(S. Cieri) – I gol e i guai giudiziari. La seconda giovinezza e i ricordi di una carriera lunga quasi venti anni. La voglia di Champions e il rimpianto Nazionale. Alla vigilia della sfida con l’Inter a San Siro («lo stadio in cui da bambino sognavo di giocare») Stefano Mauri si confessa. Su tutto. Nessun argomento escluso. Compreso quello più delicato. «Questa vicenda (l’inchiesta sulle scommesse che lo vede indagato da tre anni dalla Procura di Cremona, ndr) mi ha cambiato. La squalifica sportiva e soprattutto il carcere sono cose che mi hanno segnato profondamente e mi resteranno dentro».
Soprattutto quella del carcere deve essere stata un’esperienza durissima.
«Sì, decisamente sì. Entri in contatto con un mondo che, finché non lo vivi, non puoi neppure immaginare. È qualcosa che però ti fortifica anche. Perché poi dopo non ti fa paura più nulla ».

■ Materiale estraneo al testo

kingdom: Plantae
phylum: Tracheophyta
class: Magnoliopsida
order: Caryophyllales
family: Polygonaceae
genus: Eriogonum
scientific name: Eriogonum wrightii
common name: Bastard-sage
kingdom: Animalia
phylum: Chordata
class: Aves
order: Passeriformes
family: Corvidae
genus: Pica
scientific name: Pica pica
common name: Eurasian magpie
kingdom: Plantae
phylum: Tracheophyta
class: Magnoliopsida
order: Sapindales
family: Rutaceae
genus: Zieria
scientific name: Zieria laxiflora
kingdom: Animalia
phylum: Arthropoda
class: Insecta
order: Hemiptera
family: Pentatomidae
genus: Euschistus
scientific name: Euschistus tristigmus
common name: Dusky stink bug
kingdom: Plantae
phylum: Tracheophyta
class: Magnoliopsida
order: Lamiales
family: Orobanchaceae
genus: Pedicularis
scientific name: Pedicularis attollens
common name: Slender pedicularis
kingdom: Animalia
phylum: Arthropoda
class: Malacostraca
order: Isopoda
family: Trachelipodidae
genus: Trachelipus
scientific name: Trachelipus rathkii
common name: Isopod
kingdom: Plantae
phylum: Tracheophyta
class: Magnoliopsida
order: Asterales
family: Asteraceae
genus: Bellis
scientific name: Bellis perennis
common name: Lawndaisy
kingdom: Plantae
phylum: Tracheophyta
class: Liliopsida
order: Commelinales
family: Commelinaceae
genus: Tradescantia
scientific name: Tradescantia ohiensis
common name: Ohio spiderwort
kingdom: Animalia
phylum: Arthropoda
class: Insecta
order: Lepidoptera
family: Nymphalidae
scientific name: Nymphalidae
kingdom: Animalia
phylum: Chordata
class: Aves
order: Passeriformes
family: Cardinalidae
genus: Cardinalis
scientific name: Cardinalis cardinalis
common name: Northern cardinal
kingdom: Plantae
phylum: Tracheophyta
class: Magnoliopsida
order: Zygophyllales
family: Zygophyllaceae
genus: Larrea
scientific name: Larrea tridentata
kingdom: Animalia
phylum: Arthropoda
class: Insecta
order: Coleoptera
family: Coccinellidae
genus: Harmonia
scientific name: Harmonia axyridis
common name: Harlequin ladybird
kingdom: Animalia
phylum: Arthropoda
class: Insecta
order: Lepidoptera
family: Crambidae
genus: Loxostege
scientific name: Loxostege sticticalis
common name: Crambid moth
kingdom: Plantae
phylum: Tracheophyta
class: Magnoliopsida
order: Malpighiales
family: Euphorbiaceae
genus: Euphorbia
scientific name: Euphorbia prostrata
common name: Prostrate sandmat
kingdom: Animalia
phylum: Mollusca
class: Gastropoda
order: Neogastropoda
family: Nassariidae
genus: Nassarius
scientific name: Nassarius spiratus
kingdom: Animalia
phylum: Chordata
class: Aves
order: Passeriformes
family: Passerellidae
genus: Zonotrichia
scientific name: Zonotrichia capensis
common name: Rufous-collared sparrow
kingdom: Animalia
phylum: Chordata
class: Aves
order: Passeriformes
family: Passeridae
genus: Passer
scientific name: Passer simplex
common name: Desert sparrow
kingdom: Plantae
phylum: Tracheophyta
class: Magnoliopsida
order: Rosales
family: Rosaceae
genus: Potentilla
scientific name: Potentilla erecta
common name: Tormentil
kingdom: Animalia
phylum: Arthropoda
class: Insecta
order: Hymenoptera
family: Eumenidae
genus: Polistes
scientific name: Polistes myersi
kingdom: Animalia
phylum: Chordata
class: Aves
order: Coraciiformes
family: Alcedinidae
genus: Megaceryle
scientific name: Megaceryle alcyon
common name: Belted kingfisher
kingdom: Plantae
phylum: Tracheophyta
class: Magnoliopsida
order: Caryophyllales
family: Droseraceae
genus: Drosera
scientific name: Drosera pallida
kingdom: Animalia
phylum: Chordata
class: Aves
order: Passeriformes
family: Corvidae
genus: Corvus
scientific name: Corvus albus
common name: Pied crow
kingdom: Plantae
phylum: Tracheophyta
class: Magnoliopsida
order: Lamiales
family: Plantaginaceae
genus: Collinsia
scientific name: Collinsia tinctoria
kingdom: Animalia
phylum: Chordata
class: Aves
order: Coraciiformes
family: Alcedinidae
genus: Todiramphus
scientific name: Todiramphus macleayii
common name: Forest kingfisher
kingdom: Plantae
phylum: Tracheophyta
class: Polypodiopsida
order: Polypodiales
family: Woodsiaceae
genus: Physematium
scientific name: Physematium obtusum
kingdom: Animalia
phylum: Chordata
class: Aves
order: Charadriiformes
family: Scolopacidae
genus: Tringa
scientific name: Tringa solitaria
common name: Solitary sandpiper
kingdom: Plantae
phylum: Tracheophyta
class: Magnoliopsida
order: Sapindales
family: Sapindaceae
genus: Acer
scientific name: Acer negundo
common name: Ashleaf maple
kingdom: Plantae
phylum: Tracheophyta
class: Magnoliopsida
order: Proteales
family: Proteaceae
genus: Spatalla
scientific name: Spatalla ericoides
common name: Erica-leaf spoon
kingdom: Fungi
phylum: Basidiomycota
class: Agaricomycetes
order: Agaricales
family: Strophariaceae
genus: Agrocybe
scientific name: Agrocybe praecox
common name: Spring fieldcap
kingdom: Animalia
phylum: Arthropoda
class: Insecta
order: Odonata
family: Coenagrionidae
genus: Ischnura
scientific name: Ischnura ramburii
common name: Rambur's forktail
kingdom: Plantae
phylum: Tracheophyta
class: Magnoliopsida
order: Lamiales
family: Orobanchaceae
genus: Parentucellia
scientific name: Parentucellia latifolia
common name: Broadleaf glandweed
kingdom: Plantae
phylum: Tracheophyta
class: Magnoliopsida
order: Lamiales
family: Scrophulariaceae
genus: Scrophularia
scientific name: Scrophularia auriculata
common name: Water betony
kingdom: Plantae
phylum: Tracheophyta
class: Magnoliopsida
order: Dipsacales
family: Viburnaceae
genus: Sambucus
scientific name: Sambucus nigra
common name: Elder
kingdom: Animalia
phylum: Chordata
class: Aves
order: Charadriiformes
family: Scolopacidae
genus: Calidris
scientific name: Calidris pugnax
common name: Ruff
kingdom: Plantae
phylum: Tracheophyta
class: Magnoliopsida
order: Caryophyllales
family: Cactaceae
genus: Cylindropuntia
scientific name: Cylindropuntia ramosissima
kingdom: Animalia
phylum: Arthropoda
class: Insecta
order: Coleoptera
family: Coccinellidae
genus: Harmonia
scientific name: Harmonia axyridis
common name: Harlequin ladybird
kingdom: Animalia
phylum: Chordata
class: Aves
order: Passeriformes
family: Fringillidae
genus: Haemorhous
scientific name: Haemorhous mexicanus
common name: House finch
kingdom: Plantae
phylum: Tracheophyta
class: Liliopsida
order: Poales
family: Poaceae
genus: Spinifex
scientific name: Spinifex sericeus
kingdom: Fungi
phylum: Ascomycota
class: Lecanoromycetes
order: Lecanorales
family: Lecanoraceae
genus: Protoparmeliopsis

Lei si è sempre proclamato innocente.
«E continuo a farlo, fiducioso che la verità venga a galla. L’inchiesta di Cremona credo sia alle battute finali. Spero nel proscioglimento, ma temo che avrò il rinvio a giudizio. Se così sarà affronterò il processo serenamente, convinto di poter dimostrare la mia estraneità».
Ma non si rimprovera proprio niente?
«No, perché penso di non aver fatto nulla di male. Poi è chiaro che, col senno di poi, qualcosa la eviterei di fare».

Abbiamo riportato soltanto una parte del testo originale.